Lay out the lines from the one containing "pose: elev=98.3 azim=310.8" through the one containing "Dot at: (267, 322)" as a JSON list of strings, one string per line, leaving out blank lines. Include only those lines.

Stored items from a collection:
• • • • •

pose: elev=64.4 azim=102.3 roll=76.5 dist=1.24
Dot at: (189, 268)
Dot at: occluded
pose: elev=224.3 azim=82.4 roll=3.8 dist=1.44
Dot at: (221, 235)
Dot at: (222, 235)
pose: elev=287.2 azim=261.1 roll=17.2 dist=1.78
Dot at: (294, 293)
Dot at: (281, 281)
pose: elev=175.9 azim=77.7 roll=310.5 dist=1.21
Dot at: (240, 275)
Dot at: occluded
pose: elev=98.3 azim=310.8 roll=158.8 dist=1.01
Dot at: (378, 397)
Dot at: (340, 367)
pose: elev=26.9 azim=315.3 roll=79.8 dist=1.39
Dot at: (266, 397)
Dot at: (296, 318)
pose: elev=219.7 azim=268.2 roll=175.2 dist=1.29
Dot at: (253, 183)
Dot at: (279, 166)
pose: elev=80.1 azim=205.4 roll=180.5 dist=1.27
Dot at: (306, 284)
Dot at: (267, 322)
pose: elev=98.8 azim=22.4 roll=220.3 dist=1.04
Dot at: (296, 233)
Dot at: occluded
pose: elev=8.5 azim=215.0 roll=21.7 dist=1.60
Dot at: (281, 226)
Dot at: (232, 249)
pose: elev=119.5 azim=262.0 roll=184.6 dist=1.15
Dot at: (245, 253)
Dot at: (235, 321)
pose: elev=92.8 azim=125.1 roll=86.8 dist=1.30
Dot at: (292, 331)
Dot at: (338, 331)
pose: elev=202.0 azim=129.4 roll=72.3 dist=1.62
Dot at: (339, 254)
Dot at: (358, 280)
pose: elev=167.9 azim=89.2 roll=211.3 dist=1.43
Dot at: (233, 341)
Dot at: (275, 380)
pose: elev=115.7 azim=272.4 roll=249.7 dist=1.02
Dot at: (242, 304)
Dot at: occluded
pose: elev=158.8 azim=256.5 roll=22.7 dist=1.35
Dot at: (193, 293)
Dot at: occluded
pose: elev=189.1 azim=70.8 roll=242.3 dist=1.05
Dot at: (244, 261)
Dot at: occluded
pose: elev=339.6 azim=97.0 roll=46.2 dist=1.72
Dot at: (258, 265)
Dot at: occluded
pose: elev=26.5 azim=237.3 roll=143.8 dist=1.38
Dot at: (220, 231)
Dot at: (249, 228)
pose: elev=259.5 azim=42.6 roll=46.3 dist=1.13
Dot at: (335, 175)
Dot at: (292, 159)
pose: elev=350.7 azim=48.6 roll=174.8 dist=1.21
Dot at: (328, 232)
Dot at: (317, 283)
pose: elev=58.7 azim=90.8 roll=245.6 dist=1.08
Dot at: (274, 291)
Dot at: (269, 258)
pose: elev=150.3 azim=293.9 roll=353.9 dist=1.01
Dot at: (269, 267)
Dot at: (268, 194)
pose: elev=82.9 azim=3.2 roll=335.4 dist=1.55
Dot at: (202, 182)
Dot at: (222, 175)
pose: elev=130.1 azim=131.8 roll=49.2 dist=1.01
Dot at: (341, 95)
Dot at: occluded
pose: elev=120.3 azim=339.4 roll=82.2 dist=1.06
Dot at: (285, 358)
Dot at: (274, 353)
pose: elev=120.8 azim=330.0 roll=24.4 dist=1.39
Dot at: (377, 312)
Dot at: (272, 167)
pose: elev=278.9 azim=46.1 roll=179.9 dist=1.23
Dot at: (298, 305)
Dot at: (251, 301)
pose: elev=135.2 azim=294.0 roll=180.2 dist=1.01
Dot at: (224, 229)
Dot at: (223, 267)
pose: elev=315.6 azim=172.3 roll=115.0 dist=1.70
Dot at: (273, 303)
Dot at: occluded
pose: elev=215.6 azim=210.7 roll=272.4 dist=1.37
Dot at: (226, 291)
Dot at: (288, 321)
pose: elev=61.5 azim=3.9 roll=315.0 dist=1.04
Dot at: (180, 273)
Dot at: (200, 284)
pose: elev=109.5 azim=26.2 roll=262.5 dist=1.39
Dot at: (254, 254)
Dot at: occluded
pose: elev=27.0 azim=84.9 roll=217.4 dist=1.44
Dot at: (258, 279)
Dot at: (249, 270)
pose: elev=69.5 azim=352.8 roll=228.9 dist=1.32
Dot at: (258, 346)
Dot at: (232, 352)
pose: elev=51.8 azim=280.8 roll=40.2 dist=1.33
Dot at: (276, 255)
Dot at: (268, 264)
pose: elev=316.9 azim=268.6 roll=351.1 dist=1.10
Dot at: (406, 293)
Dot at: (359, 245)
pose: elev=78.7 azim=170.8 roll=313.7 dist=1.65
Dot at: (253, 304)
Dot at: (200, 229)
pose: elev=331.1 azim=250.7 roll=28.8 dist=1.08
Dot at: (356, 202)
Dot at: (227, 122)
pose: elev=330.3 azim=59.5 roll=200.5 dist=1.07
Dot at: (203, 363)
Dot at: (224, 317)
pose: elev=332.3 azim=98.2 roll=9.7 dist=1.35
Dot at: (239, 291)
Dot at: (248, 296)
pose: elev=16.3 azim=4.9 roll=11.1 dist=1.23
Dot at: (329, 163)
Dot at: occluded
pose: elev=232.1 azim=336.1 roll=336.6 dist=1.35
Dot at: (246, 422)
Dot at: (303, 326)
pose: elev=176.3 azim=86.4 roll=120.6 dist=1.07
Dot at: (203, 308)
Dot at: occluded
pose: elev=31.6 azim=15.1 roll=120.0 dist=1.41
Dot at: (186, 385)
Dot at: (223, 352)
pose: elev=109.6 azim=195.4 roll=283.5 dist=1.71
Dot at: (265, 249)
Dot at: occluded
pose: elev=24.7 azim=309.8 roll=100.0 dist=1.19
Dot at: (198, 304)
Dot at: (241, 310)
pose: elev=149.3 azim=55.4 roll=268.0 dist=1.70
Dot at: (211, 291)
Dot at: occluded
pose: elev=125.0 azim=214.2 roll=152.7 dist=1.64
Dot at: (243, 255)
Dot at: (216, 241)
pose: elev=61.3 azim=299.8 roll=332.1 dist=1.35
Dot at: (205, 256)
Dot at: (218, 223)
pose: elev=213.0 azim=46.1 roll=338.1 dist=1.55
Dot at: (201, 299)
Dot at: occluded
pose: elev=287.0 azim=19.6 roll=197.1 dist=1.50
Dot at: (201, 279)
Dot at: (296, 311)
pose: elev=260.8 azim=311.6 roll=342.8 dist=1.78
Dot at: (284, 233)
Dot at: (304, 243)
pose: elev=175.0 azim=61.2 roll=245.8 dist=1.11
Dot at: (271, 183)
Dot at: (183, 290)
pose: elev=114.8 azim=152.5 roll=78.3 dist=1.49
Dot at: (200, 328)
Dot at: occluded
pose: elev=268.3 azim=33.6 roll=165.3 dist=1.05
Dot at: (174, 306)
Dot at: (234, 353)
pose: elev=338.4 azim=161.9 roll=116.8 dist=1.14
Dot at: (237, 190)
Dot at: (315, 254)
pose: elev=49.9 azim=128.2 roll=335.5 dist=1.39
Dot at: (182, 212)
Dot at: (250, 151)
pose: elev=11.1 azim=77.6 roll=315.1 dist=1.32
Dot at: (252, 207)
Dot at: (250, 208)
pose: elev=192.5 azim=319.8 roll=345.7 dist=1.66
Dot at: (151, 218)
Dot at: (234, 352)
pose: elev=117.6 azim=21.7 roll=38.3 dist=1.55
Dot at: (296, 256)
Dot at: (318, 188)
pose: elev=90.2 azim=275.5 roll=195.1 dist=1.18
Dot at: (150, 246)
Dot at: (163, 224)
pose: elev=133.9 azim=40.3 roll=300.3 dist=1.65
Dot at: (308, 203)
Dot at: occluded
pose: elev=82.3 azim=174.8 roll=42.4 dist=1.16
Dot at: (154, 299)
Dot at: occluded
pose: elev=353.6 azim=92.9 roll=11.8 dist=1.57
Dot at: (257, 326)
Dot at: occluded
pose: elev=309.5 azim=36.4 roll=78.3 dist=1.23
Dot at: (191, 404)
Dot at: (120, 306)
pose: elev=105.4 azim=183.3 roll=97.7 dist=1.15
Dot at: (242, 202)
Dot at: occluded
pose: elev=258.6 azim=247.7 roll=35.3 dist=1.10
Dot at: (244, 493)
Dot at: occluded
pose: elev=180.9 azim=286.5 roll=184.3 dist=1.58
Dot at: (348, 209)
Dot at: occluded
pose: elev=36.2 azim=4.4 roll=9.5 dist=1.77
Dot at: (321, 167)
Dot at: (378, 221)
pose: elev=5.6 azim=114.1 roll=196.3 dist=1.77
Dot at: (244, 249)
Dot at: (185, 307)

• • • • •

The reply:
[
  "pose: elev=98.3 azim=310.8 roll=158.8 dist=1.01",
  "Dot at: (378, 397)",
  "Dot at: (340, 367)",
  "pose: elev=26.9 azim=315.3 roll=79.8 dist=1.39",
  "Dot at: (266, 397)",
  "Dot at: (296, 318)",
  "pose: elev=219.7 azim=268.2 roll=175.2 dist=1.29",
  "Dot at: (253, 183)",
  "Dot at: (279, 166)",
  "pose: elev=80.1 azim=205.4 roll=180.5 dist=1.27",
  "Dot at: (306, 284)",
  "Dot at: (267, 322)"
]